# Do BF Goodrich bikes get restored



## Obi-Wan Schwinnobi (Feb 16, 2014)

As such or do people switch out the badge most of the time and make it another excelsior clone....?!.. Post pix if you have a restored bfg!..


----------



## Ozark Flyer (Feb 16, 2014)

Restored my BFG Challenger as a Panther.  Don't recall seeing more than one bike restored as a BFG.  Repoped decals are out there so I guess some folks are doing it.


----------



## rhenning (Feb 17, 2014)

I restored a 1958 BFG Corvette and was proud to leave the BFG badge on it for no other reason that is is rarer than most Schwinn badges.  Roger


----------



## rollfaster (Feb 17, 2014)

*BFg leader / dx*

My 1946 BFg dx not restored but very nice original.


----------



## spoker (Feb 18, 2014)

no pics yet but im restoring a 55 bfg hornet,the 2 differant chainguard decals are available


----------



## SJ_BIKER (Feb 18, 2014)

*here is my 1946 BFG b6*

i have to finish cleaning it and cleaning the painted, wax the dull painted parks and cleaning the plated parts and scrubbing the tires.....and then removing the blackout hoops.....


----------



## SJ_BIKER (Feb 18, 2014)

*here is my 1946 BFG b6*

and besides BFG schwinns have an interesting story in regards to conflict issues .....a rocky relationship that if i read right ended up with a discontinued account with BFG for their not offering repair service or replacement parts when the bike had faulty parts.....


----------



## vincev (Feb 18, 2014)

I would rather have a bike with the BFG badge over a Schwinn badge most of the time.


----------



## Blueschwinns (Feb 19, 2014)

*BF Goodrich Green Hornet*

Here is a Hornet I restored keeping the BF Goodrich logo's


----------



## pedal_junky (Feb 19, 2014)

*52 Panther*

Mine is a work in progress as it's still in primer.

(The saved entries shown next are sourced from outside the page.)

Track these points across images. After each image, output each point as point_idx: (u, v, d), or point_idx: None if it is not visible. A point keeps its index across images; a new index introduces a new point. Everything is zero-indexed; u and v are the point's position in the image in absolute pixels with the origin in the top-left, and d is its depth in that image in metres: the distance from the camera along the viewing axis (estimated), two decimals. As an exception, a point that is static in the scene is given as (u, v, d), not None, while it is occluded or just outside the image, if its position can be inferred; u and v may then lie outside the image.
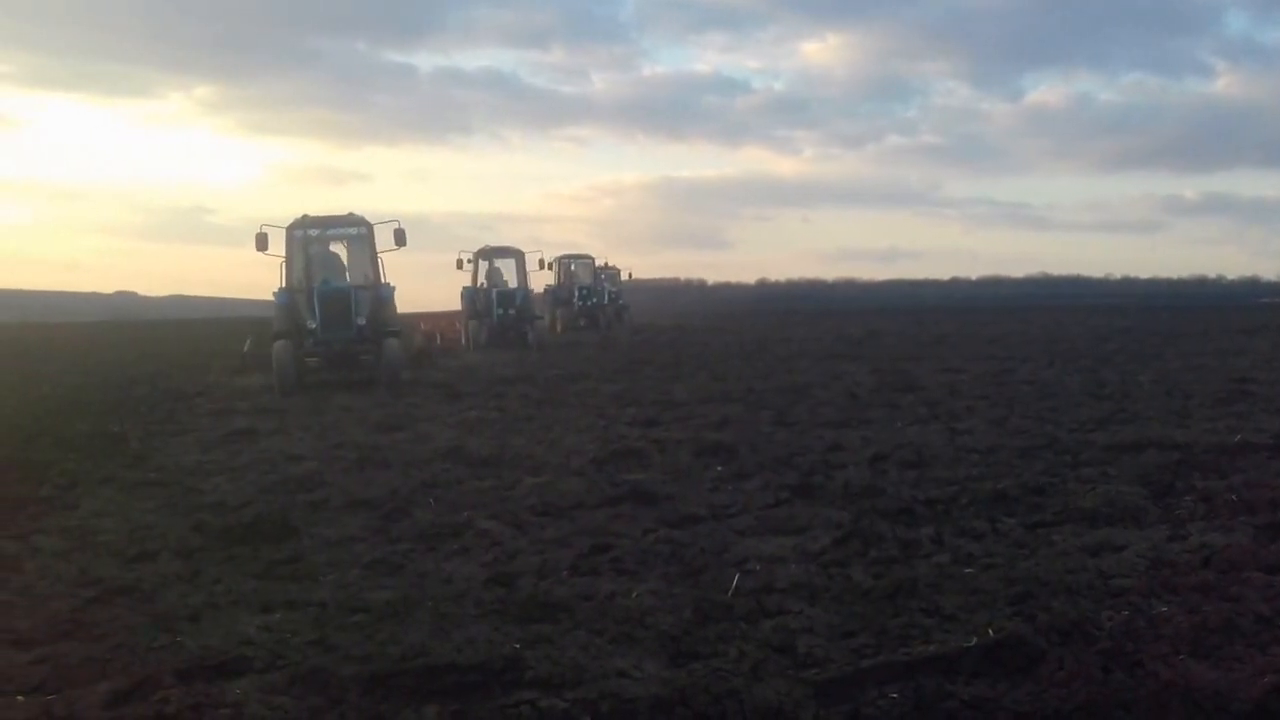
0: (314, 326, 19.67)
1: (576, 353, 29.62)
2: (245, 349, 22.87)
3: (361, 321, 19.70)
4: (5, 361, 30.54)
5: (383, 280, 20.33)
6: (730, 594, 5.88)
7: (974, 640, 4.95)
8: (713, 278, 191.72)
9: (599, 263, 50.32)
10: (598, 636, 5.25)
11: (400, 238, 19.88)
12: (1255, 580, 5.86)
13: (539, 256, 35.80)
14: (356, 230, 20.83)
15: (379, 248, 20.45)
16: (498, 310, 32.69)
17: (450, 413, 15.13)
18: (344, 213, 21.01)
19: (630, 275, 57.20)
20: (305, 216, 20.47)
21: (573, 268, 46.92)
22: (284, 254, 20.14)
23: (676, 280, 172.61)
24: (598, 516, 8.03)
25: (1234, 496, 7.78)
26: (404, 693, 4.61)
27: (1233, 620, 5.20)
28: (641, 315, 56.21)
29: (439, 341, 30.05)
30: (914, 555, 6.69)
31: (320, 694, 4.62)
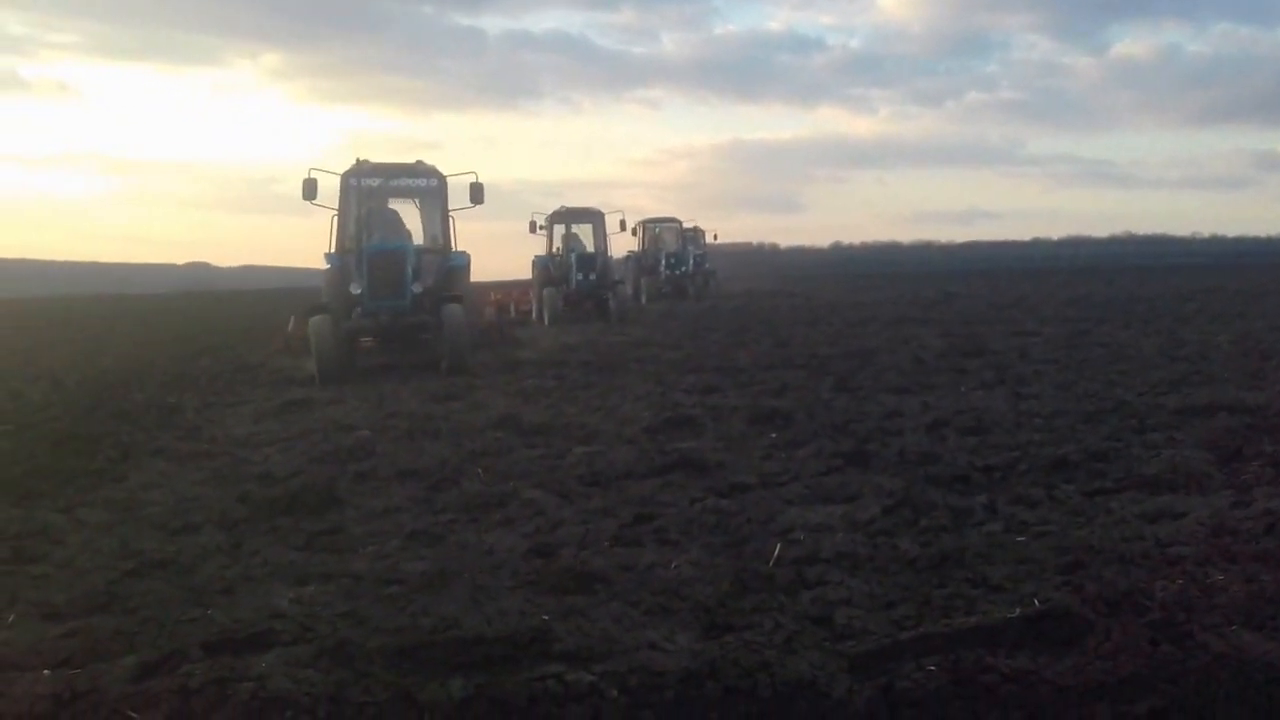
0: (360, 292, 16.43)
1: (654, 321, 28.96)
2: (289, 328, 19.11)
3: (418, 289, 16.44)
4: (72, 333, 31.23)
5: (454, 246, 17.56)
6: (771, 564, 5.80)
7: (1018, 611, 4.82)
8: (786, 242, 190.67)
9: (686, 225, 47.88)
10: (632, 608, 5.21)
11: (477, 193, 17.10)
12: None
13: (619, 218, 32.91)
14: (425, 182, 17.76)
15: (451, 205, 17.71)
16: (576, 276, 30.31)
17: (508, 381, 15.16)
18: (411, 161, 17.87)
19: (716, 237, 54.77)
20: (364, 162, 17.35)
21: (658, 232, 45.03)
22: (336, 207, 17.22)
23: (749, 245, 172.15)
24: (646, 486, 7.98)
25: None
26: (431, 665, 4.60)
27: (1178, 595, 5.04)
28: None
29: (513, 313, 27.96)
30: (965, 524, 6.56)
31: (346, 667, 4.62)
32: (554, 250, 31.47)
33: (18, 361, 21.26)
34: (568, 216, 32.14)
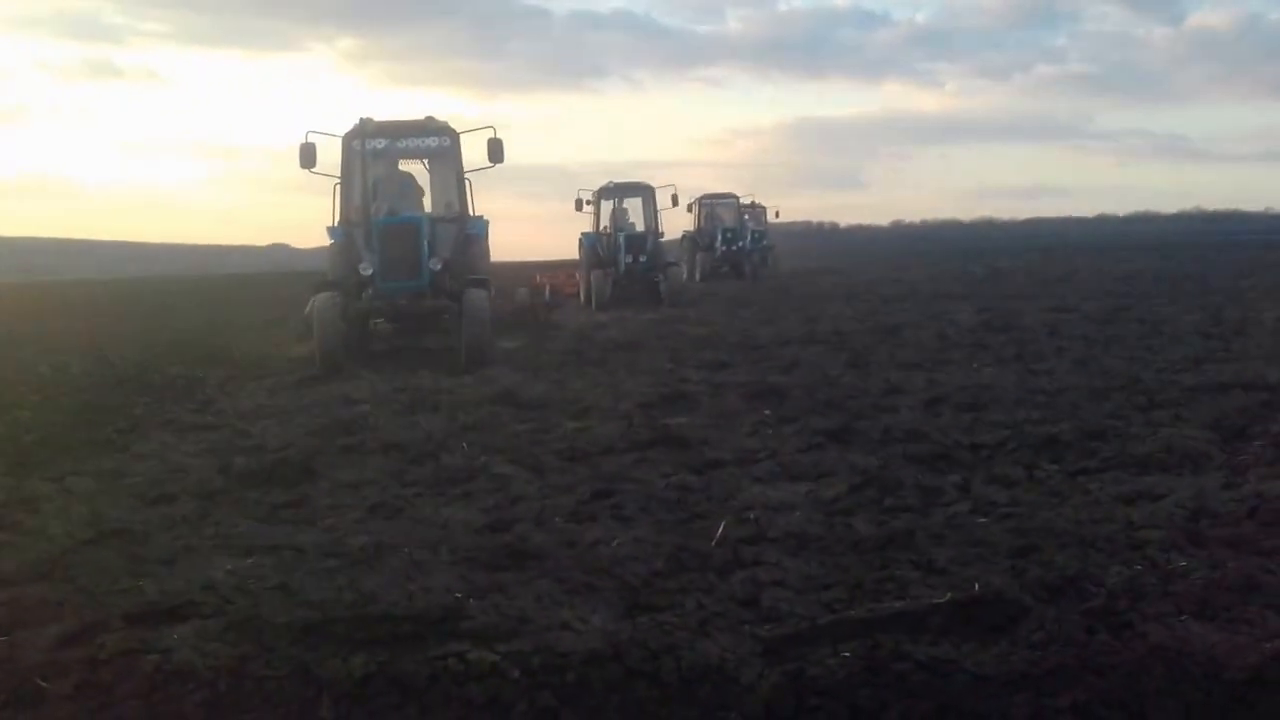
0: (371, 273, 14.37)
1: (699, 300, 27.73)
2: (306, 311, 15.89)
3: (437, 266, 14.17)
4: (140, 310, 31.60)
5: (472, 211, 15.37)
6: (715, 543, 5.60)
7: (948, 596, 4.58)
8: (846, 220, 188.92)
9: (744, 200, 45.41)
10: (559, 586, 5.04)
11: (496, 151, 14.82)
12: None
13: (671, 192, 29.39)
14: (437, 141, 15.69)
15: (468, 167, 15.75)
16: (625, 258, 27.71)
17: (525, 357, 15.03)
18: (420, 117, 15.82)
19: (778, 214, 52.10)
20: (367, 121, 15.24)
21: (714, 209, 42.46)
22: (339, 173, 15.36)
23: (808, 223, 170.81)
24: (622, 461, 7.80)
25: (1307, 444, 7.14)
26: (336, 641, 4.46)
27: (1254, 578, 4.73)
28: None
29: (548, 295, 24.73)
30: (932, 504, 6.31)
31: (253, 641, 4.50)
32: (602, 229, 29.18)
33: (78, 338, 21.49)
34: (615, 192, 29.53)
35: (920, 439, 7.96)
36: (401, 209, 15.08)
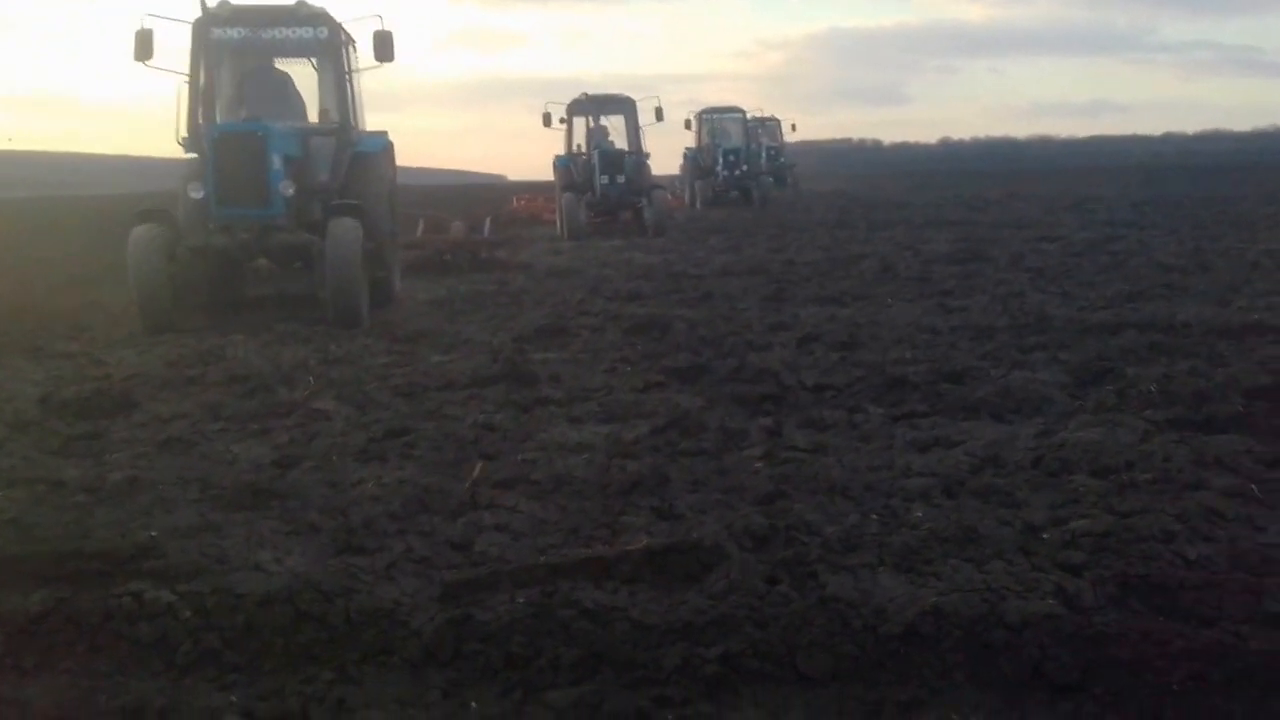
0: (201, 196, 12.11)
1: (687, 229, 26.86)
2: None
3: (289, 190, 12.05)
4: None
5: (361, 124, 13.92)
6: (467, 485, 5.84)
7: (644, 543, 4.81)
8: (890, 137, 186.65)
9: (753, 114, 43.22)
10: (284, 526, 5.29)
11: (384, 46, 14.35)
12: (1073, 484, 5.53)
13: (655, 106, 27.81)
14: (310, 33, 14.83)
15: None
16: (600, 179, 26.21)
17: (445, 287, 15.15)
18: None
19: (794, 128, 50.94)
20: (223, 5, 14.77)
21: (719, 125, 40.11)
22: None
23: (848, 141, 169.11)
24: (452, 397, 8.05)
25: (1153, 388, 7.30)
26: (23, 578, 4.72)
27: (976, 529, 4.93)
28: (804, 181, 53.80)
29: (488, 229, 21.36)
30: (728, 447, 6.52)
31: (-60, 576, 4.77)
32: (575, 148, 27.59)
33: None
34: (590, 106, 27.62)
35: (764, 379, 8.15)
36: (272, 118, 12.77)
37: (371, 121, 14.11)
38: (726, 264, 17.07)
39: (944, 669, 3.87)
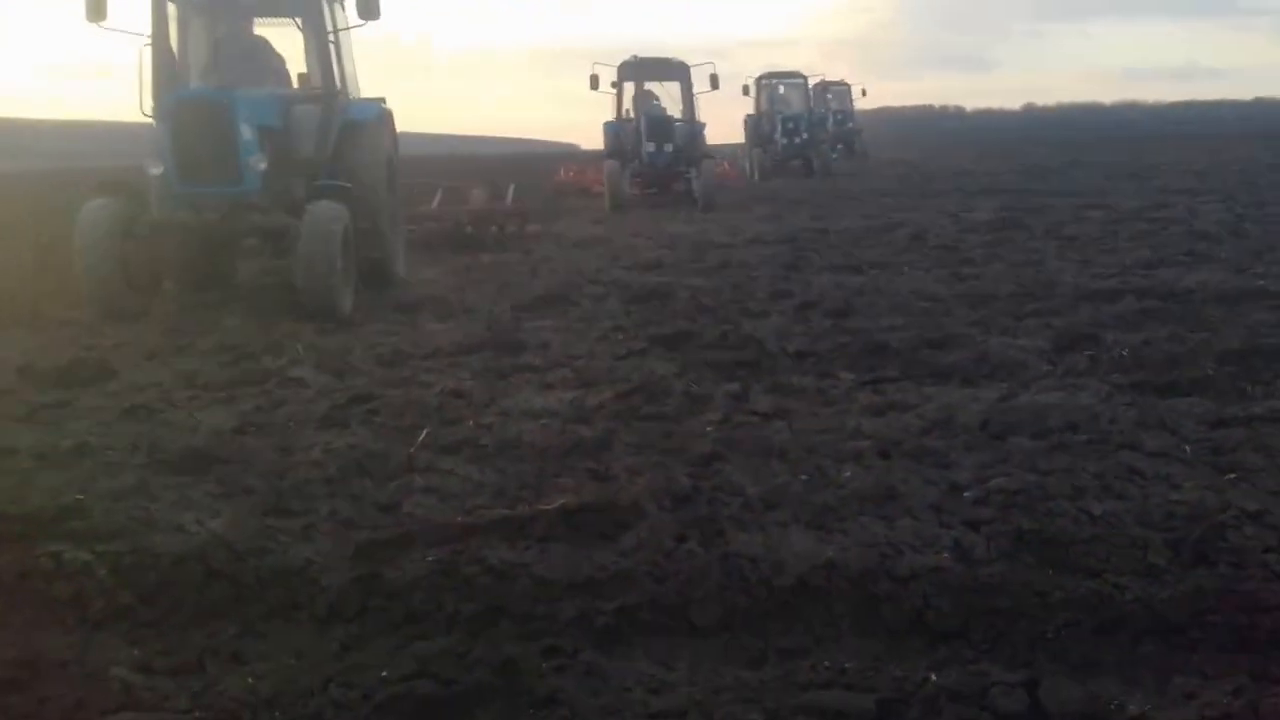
0: (160, 172, 10.89)
1: (736, 202, 25.48)
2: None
3: (261, 165, 10.77)
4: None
5: (352, 90, 12.56)
6: (414, 448, 5.97)
7: (559, 503, 4.91)
8: (973, 104, 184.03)
9: (817, 80, 41.52)
10: (217, 488, 5.45)
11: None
12: (1009, 446, 5.57)
13: (709, 72, 25.97)
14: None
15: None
16: (647, 147, 25.15)
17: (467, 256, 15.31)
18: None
19: (864, 93, 49.74)
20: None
21: (779, 91, 38.63)
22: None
23: (930, 108, 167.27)
24: (434, 365, 8.19)
25: (1124, 353, 7.28)
26: (-49, 540, 4.92)
27: (896, 488, 5.00)
28: (879, 149, 53.20)
29: (510, 198, 18.51)
30: (691, 413, 6.60)
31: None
32: (624, 113, 26.32)
33: None
34: (640, 70, 26.17)
35: (748, 346, 8.22)
36: (249, 85, 11.75)
37: (437, 91, 13.43)
38: (760, 233, 17.06)
39: (831, 619, 3.99)
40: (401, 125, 13.52)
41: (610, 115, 26.43)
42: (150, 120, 11.44)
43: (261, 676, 3.76)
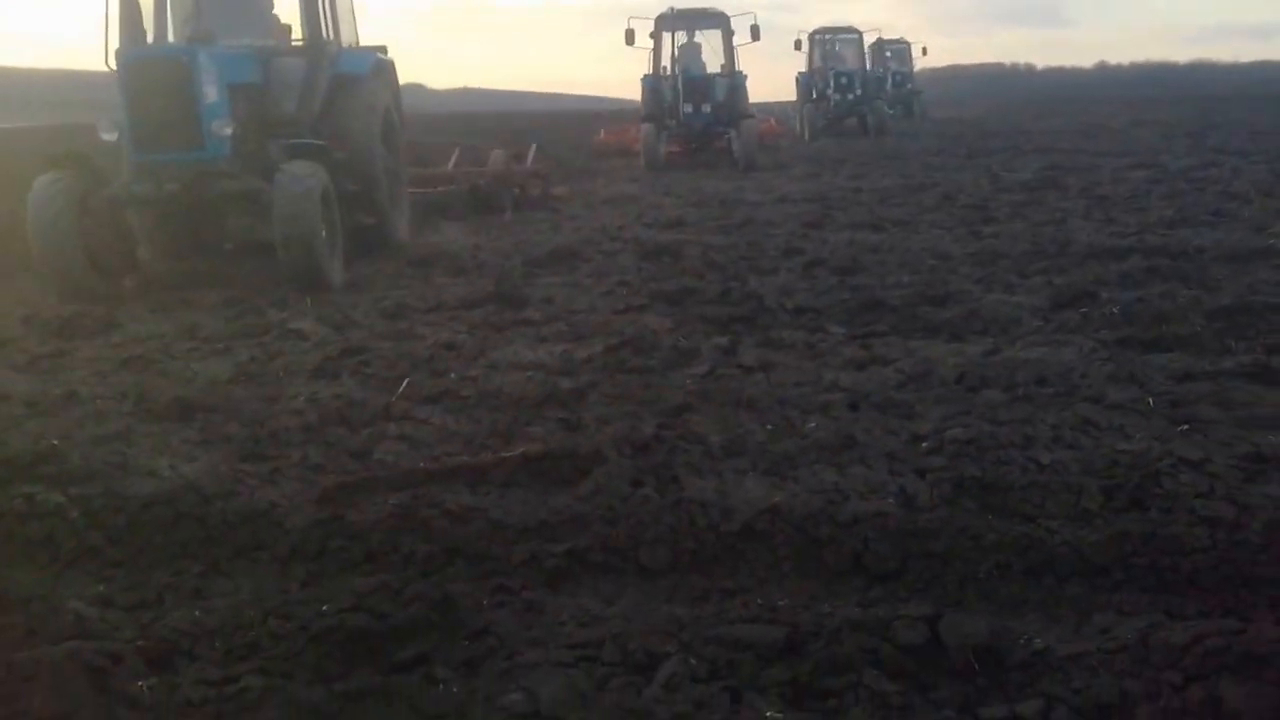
0: (113, 139, 10.13)
1: (787, 160, 25.39)
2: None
3: (226, 130, 9.85)
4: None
5: (337, 37, 11.61)
6: (394, 398, 6.14)
7: (521, 449, 5.06)
8: (1044, 61, 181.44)
9: (873, 37, 40.48)
10: (199, 436, 5.65)
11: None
12: (976, 399, 5.65)
13: (750, 24, 24.49)
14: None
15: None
16: (685, 108, 24.51)
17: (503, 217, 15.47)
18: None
19: (925, 52, 47.96)
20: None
21: (833, 46, 37.28)
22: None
23: (1000, 65, 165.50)
24: (435, 319, 8.35)
25: (1115, 310, 7.33)
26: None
27: (855, 437, 5.13)
28: (942, 108, 52.50)
29: (530, 159, 17.74)
30: (676, 365, 6.71)
31: None
32: (662, 69, 25.32)
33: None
34: (678, 21, 25.33)
35: (748, 302, 8.32)
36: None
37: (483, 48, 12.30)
38: (790, 193, 17.07)
39: (773, 561, 4.11)
40: (467, 80, 13.11)
41: (648, 70, 25.37)
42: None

Re-furbishing and keeping it BFG.


----------



## SKIDKINGSVBC (Feb 19, 2014)

*my 37 BF GOODRICH /SCHWINN BA67*

No resto here ...keeping it real ..original paint and rust...awesome rider .....


----------



## SJ_BIKER (Feb 22, 2014)

*BF goodrich decals*

Was this chainguard decal ever reproduced.... how far back doe thiss decal go?


----------



## mruiz (Feb 23, 2014)

*B.F goodrich Phantom*

1954

 unmolested


----------



## TWBikesnstripes (Feb 23, 2014)

*Late 1939 B.F. Goodrich Streamline*

I'm sure there have been some B.F. Goodrich / Schwinns restored out there. My 1939 example stays original.


----------



## rollfaster (Feb 23, 2014)

*God bless you for that*

This bike is a pure work of art. It would be a sin to restore a perfect original like this.


----------